= Weechi-it-te-win Family Services =

Weechi-it-te-win Family Services is a family services agency focused on the needs of Anishinaabe families in ten communities in the southern part of the traditional territory of the Anishinaabe Nation in Treaty #3 in Canada. It provides bicultural aboriginal and mainstream child protection and prevention services based upon cultural competence. Weechi-it-te-win "is an example of First Nations communities reclaiming jurisdiction for their children and safeguarding a cultural heritage shaken by the impacts of colonization, the legacy of the residential schools and intervention by the mainstream child welfare system." Weechi-te-win is a national child protection agency of the Anishinaabe Nation in Treaty #3. The defining difference between Weechi-it-te-win and mainstream services is its focus on customary care. Its website says: "Weechi-it-te-win was founded as an Indian Alternative and we continue to envision the revitalizing of an Anishinaabe child care system that is rooted in the customs, traditions and values of the Anishinaabe people."

== Children and cultural survival ==
Like other agencies for aboriginal child protection world-wide, Weechi-it-te-win is focused on the protecting children within a modern aboriginal and bi-cultural context. "The mission of Weechi-it-te-win is to preserve Indian (Anishinaabe) culture and identity among our people; to strengthen and maintain Indian (Anishinaabe) families and through them our communities; and to assure the growth, support and development of all children within our families and communities." This mission must be understood in the context of a history of both the systemic use of aboriginal child protection for genocidal purposes and the participation of Anishinaabe communities in mainstream society in Canada. Denying a people the right to raise its own children is a method for culturally extinguishing it.
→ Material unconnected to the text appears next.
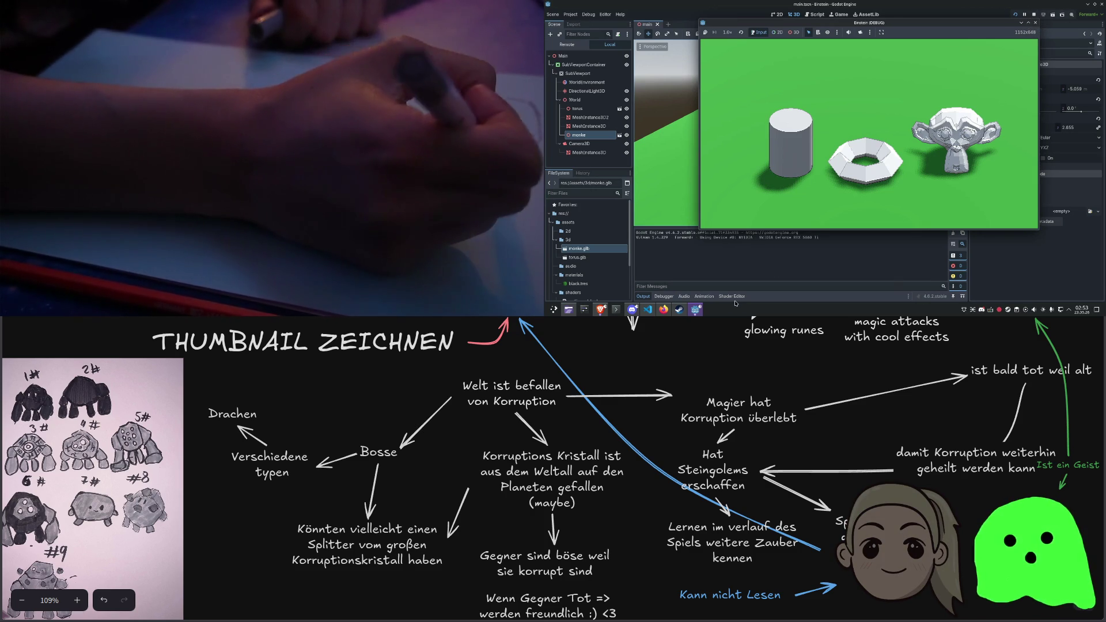
mouse_move(693, 309)
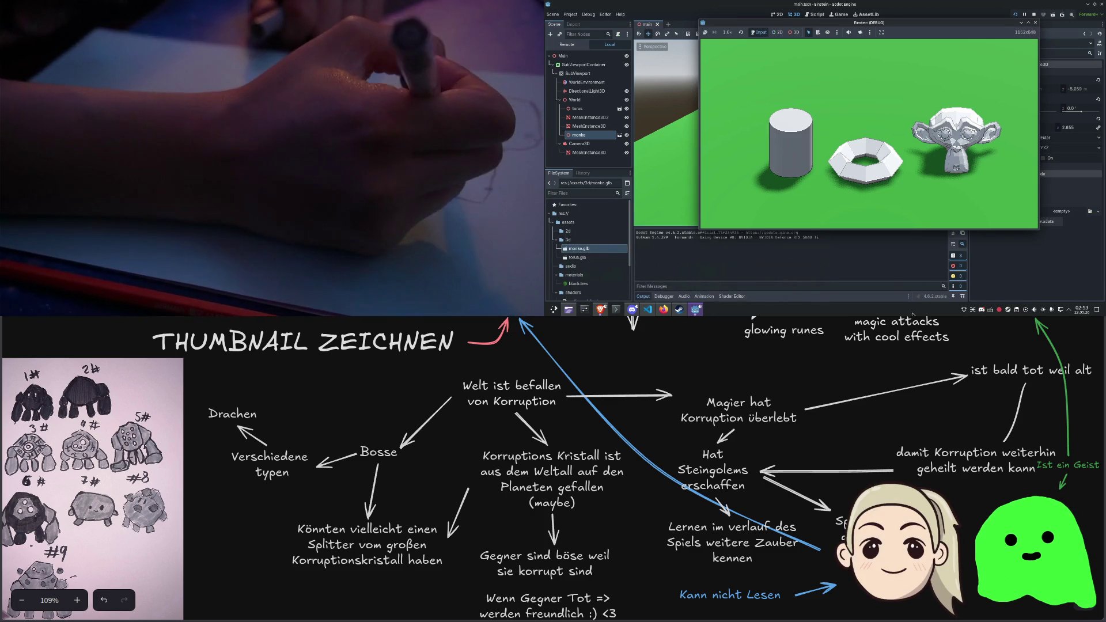
click(678, 310)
==Anishinaabe customary law==
Weechi-it-te-win bicultural practice is based upon both the customary law of the Anishinaabe Nation in Treaty #3 and statutory law of the province of Ontario. Customary care derives from customary laws. Customary Anishinaabe laws are mostly uncodified. Such laws are enforceable in the courts of Canada. "Abinoojii naaniigaan" expresses a foundational legal principle in Anishinaabe law: that the total well-being of a child is the central consideration in the care and protection of children. It means literally, "The child comes first and foremost," and admits neither exception nor excuse. This principle is consistent with but more forceful than the conventional child protection concept: "the best interests of the child". Even more forceful is a companion principle: "kizheowsowin", which invokes the fierce love for, and protection of, children exemplified by a mother bear who will kill or die in the protection of her cubs. Taken together, Anishinaabe customary legal principles reflect a more holistic worldview and so give relatively greater emphasis to spiritual, cultural and relational needs in addition to physical needs of the child. This emphasis seems to be a common element in aboriginal child protection principles and practice.

== Community-based services ==
Weechi-it-te-win's child protection services are community based. Each community has its own service delivery system, which is supported by Weechi-it-te-win. Customary care practices are community-specific because they are adapted to local culture and circumstances. Ontario child protection laws, developed for non-aboriginal culture and urban circumstances, are not necessarily relevant to or effective in these communities and may result in unintended injury to Anishinaabe children.

== Enforcement ==
The Anishinaabe people's maintenance of its customary law and its cultural continuity through its children are aboriginal rights. Such rights are recognized and affirmed by the Canadian Constitution. Although infrequently relied upon in the past, aboriginal laws including customary law continue to be enforceable in Canadian courts. Anishinaabe customary laws, the Canadian Constitution, and Ontario laws are enforced by the Court of Ontario.